# Coding



## Bro. Landry (Jun 25, 2018)

Interested in coding, does anyone know where to start?


Sent from my iPhone using My Freemasonry Mobile


----------



## coachn (Jun 26, 2018)

Ask yourself where you want to end up by using "code".
Ask yourself what code best suits that end.
Seek the online course(s) that provide resources that will assist you in obtaining the skills to learn that code.
Create a realistic time-frame to learn it.
Clear your schedule of distractions.
Commit and obligate to the project.
Execute!


----------



## dfreybur (Jun 26, 2018)

Short term - Find a coding boot camp.  Long term - Get a degree in computer science.  One gets your foot in the door.  The other enables career advancement.

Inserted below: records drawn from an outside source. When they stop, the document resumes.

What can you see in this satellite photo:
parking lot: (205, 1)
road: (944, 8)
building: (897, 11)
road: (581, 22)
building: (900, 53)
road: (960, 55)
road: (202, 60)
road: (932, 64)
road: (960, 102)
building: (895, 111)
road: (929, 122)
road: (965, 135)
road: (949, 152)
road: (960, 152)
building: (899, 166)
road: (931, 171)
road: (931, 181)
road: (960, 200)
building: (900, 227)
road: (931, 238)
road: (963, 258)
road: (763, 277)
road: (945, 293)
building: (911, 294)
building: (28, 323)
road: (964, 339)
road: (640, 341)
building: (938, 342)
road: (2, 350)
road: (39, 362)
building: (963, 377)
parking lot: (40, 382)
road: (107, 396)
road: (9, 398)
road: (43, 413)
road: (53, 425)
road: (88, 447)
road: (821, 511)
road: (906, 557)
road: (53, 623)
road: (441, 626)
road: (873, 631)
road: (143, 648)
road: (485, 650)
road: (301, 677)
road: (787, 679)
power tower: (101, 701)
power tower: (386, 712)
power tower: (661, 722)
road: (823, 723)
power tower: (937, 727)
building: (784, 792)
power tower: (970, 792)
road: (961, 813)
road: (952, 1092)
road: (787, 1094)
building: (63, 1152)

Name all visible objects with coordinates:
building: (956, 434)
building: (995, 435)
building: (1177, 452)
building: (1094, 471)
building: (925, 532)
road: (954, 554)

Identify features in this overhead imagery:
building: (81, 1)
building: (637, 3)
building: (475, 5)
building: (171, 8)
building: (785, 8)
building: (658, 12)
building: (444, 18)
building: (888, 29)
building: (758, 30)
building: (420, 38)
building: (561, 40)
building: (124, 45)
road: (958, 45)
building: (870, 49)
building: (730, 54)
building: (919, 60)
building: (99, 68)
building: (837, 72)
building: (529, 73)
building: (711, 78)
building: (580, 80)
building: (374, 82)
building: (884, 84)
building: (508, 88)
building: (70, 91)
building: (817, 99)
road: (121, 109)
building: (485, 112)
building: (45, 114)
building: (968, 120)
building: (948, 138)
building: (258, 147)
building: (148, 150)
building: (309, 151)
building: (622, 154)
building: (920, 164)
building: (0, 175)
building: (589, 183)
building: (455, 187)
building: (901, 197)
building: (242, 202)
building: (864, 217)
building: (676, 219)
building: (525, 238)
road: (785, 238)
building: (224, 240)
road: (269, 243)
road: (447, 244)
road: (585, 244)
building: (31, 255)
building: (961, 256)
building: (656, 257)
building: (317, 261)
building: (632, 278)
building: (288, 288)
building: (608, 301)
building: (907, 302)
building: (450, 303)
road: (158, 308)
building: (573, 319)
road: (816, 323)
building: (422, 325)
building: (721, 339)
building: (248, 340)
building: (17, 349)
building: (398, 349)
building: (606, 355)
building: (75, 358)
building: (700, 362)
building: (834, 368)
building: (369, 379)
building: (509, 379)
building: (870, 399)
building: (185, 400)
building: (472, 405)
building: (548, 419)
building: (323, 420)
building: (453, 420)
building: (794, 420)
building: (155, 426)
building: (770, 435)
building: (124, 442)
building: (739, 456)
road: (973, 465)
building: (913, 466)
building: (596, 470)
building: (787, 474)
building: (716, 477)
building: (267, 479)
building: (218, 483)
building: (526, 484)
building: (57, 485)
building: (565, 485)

Once you know something, anything, look at source forge.  Become a developer on a project.  It is to bootstrap your resume.  It is to improve the state of the art of the field.  Both worthy undertakings.


----------



## Center (Jun 30, 2018)

As developer you are going to question where to find information to do everything.   Problem solving. If you want to see if you like  I suggest you to start with java. Is complete but 'verbose'   enough to start, plus is relatively difficult to make things wrong(encapsulation, interfaces  etc). The best beginner java book to me is java head start. That is also terribly funny. If you have curiosity and a lot of patience you can become a good dev generally within 4 years.  If instead youlike  webdevelopment start with java script. Enjoy


----------